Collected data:
:::::
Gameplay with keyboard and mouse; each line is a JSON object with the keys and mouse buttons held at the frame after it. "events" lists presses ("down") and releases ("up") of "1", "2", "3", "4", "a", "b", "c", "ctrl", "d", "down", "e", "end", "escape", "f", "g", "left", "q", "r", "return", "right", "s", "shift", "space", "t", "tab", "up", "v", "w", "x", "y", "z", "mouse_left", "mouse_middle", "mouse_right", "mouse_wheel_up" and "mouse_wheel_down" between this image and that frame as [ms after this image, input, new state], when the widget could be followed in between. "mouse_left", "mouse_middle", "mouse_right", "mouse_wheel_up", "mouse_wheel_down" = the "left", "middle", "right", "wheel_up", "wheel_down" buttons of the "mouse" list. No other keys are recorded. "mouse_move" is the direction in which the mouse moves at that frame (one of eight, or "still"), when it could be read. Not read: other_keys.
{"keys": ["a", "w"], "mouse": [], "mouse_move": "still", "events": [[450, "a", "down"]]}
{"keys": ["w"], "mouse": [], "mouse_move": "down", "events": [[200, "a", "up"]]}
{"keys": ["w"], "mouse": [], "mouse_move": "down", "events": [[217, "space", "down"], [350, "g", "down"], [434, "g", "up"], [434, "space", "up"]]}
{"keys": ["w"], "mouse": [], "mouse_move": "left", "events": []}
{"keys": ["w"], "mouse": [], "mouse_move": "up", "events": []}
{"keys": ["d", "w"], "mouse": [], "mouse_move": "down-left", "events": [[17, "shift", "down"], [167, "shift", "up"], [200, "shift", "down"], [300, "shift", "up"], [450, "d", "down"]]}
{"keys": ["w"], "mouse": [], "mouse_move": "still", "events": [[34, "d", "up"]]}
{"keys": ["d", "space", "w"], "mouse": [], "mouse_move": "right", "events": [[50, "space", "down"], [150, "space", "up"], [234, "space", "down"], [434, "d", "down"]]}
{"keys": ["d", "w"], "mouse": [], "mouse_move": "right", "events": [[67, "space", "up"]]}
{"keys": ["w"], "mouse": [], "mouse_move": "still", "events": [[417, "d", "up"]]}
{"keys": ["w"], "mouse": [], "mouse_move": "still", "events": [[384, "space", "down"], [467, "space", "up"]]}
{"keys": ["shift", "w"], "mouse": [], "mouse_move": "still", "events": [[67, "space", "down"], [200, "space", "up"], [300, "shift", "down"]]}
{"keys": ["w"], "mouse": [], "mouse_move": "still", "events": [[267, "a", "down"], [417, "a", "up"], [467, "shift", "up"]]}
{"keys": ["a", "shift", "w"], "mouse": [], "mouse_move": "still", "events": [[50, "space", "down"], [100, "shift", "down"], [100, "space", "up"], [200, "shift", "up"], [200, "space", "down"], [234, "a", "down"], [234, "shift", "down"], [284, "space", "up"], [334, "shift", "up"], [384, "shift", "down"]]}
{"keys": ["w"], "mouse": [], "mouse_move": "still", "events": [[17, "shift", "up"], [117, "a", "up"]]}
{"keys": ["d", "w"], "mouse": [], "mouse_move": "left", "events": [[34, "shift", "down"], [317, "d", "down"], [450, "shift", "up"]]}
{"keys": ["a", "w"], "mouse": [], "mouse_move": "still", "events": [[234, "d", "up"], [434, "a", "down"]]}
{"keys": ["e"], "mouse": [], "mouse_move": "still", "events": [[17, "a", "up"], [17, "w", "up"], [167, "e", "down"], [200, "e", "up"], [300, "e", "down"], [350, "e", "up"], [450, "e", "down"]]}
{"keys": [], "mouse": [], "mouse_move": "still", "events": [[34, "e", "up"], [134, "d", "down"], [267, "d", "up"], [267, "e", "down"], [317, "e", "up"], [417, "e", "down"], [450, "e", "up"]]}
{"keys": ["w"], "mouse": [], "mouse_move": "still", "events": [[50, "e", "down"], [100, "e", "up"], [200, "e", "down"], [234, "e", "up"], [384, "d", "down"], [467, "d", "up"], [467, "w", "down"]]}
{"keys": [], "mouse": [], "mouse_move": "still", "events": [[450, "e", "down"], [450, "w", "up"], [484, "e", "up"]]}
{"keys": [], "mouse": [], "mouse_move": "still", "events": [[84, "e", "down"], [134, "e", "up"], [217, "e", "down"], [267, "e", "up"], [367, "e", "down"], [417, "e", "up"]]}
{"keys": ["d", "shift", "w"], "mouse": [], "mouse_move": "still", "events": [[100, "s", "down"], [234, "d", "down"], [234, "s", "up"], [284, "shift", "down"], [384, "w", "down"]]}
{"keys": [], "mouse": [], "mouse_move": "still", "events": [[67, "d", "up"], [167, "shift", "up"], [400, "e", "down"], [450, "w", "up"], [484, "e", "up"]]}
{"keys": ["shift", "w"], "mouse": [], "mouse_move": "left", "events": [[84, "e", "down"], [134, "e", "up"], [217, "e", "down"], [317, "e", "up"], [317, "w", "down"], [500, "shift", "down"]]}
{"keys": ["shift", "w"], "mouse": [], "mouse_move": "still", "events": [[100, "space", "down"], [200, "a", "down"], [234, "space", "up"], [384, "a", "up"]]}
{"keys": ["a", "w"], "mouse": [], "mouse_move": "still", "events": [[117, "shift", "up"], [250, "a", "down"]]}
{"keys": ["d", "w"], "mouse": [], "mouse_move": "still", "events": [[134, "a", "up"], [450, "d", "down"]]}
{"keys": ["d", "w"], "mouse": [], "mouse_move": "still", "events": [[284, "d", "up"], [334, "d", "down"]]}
:::::
__Task description__. Copy every line above without altering a word.

__Solution for this problem__.
Gameplay with keyboard and mouse; each line is a JSON object with the keys and mouse buttons held at the frame after it. "events" lists presses ("down") and releases ("up") of "1", "2", "3", "4", "a", "b", "c", "ctrl", "d", "down", "e", "end", "escape", "f", "g", "left", "q", "r", "return", "right", "s", "shift", "space", "t", "tab", "up", "v", "w", "x", "y", "z", "mouse_left", "mouse_middle", "mouse_right", "mouse_wheel_up" and "mouse_wheel_down" between this image and that frame as [ms after this image, input, new state], when the widget could be followed in between. "mouse_left", "mouse_middle", "mouse_right", "mouse_wheel_up", "mouse_wheel_down" = the "left", "middle", "right", "wheel_up", "wheel_down" buttons of the "mouse" list. No other keys are recorded. "mouse_move" is the direction in which the mouse moves at that frame (one of eight, or "still"), when it could be read. Not read: other_keys.
{"keys": ["a", "w"], "mouse": [], "mouse_move": "still", "events": [[450, "a", "down"]]}
{"keys": ["w"], "mouse": [], "mouse_move": "down", "events": [[200, "a", "up"]]}
{"keys": ["w"], "mouse": [], "mouse_move": "down", "events": [[217, "space", "down"], [350, "g", "down"], [434, "g", "up"], [434, "space", "up"]]}
{"keys": ["w"], "mouse": [], "mouse_move": "left", "events": []}
{"keys": ["w"], "mouse": [], "mouse_move": "up", "events": []}
{"keys": ["d", "w"], "mouse": [], "mouse_move": "down-left", "events": [[17, "shift", "down"], [167, "shift", "up"], [200, "shift", "down"], [300, "shift", "up"], [450, "d", "down"]]}
{"keys": ["w"], "mouse": [], "mouse_move": "still", "events": [[34, "d", "up"]]}
{"keys": ["d", "space", "w"], "mouse": [], "mouse_move": "right", "events": [[50, "space", "down"], [150, "space", "up"], [234, "space", "down"], [434, "d", "down"]]}
{"keys": ["d", "w"], "mouse": [], "mouse_move": "right", "events": [[67, "space", "up"]]}
{"keys": ["w"], "mouse": [], "mouse_move": "still", "events": [[417, "d", "up"]]}
{"keys": ["w"], "mouse": [], "mouse_move": "still", "events": [[384, "space", "down"], [467, "space", "up"]]}
{"keys": ["shift", "w"], "mouse": [], "mouse_move": "still", "events": [[67, "space", "down"], [200, "space", "up"], [300, "shift", "down"]]}
{"keys": ["w"], "mouse": [], "mouse_move": "still", "events": [[267, "a", "down"], [417, "a", "up"], [467, "shift", "up"]]}
{"keys": ["a", "shift", "w"], "mouse": [], "mouse_move": "still", "events": [[50, "space", "down"], [100, "shift", "down"], [100, "space", "up"], [200, "shift", "up"], [200, "space", "down"], [234, "a", "down"], [234, "shift", "down"], [284, "space", "up"], [334, "shift", "up"], [384, "shift", "down"]]}
{"keys": ["w"], "mouse": [], "mouse_move": "still", "events": [[17, "shift", "up"], [117, "a", "up"]]}
{"keys": ["d", "w"], "mouse": [], "mouse_move": "left", "events": [[34, "shift", "down"], [317, "d", "down"], [450, "shift", "up"]]}
{"keys": ["a", "w"], "mouse": [], "mouse_move": "still", "events": [[234, "d", "up"], [434, "a", "down"]]}
{"keys": ["e"], "mouse": [], "mouse_move": "still", "events": [[17, "a", "up"], [17, "w", "up"], [167, "e", "down"], [200, "e", "up"], [300, "e", "down"], [350, "e", "up"], [450, "e", "down"]]}
{"keys": [], "mouse": [], "mouse_move": "still", "events": [[34, "e", "up"], [134, "d", "down"], [267, "d", "up"], [267, "e", "down"], [317, "e", "up"], [417, "e", "down"], [450, "e", "up"]]}
{"keys": ["w"], "mouse": [], "mouse_move": "still", "events": [[50, "e", "down"], [100, "e", "up"], [200, "e", "down"], [234, "e", "up"], [384, "d", "down"], [467, "d", "up"], [467, "w", "down"]]}
{"keys": [], "mouse": [], "mouse_move": "still", "events": [[450, "e", "down"], [450, "w", "up"], [484, "e", "up"]]}
{"keys": [], "mouse": [], "mouse_move": "still", "events": [[84, "e", "down"], [134, "e", "up"], [217, "e", "down"], [267, "e", "up"], [367, "e", "down"], [417, "e", "up"]]}
{"keys": ["d", "shift", "w"], "mouse": [], "mouse_move": "still", "events": [[100, "s", "down"], [234, "d", "down"], [234, "s", "up"], [284, "shift", "down"], [384, "w", "down"]]}
{"keys": [], "mouse": [], "mouse_move": "still", "events": [[67, "d", "up"], [167, "shift", "up"], [400, "e", "down"], [450, "w", "up"], [484, "e", "up"]]}
{"keys": ["shift", "w"], "mouse": [], "mouse_move": "left", "events": [[84, "e", "down"], [134, "e", "up"], [217, "e", "down"], [317, "e", "up"], [317, "w", "down"], [500, "shift", "down"]]}
{"keys": ["shift", "w"], "mouse": [], "mouse_move": "still", "events": [[100, "space", "down"], [200, "a", "down"], [234, "space", "up"], [384, "a", "up"]]}
{"keys": ["a", "w"], "mouse": [], "mouse_move": "still", "events": [[117, "shift", "up"], [250, "a", "down"]]}
{"keys": ["d", "w"], "mouse": [], "mouse_move": "still", "events": [[134, "a", "up"], [450, "d", "down"]]}
{"keys": ["d", "w"], "mouse": [], "mouse_move": "still", "events": [[284, "d", "up"], [334, "d", "down"]]}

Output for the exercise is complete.